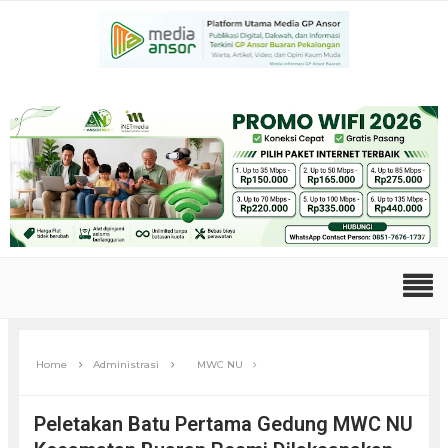
Home
Administrasi
MWC NU
Peletakan Batu Pertama Gedung MWC NU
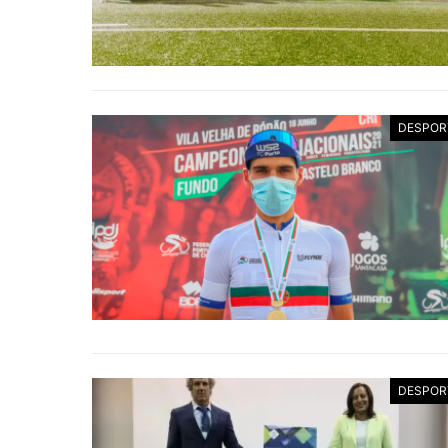
DESPOR
DESPOR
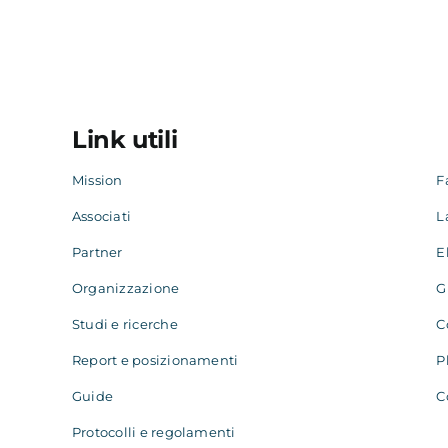
Link utili
Mission
F
Associati
L
Partner
E
Organizzazione
G
Studi e ricerche
C
Report e posizionamenti
P
Guide
C
Protocolli e regolamenti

Exercise instructions: The listing above needs to be output again exactly. Don't include the pictures.

Exercise result:
Home
Administrasi
MWC NU
Peletakan Batu Pertama Gedung MWC NU
DESPOR
DESPOR
Link utili
Mission
F
Associati
L
Partner
E
Organizzazione
G
Studi e ricerche
C
Report e posizionamenti
P
Guide
C
Protocolli e regolamenti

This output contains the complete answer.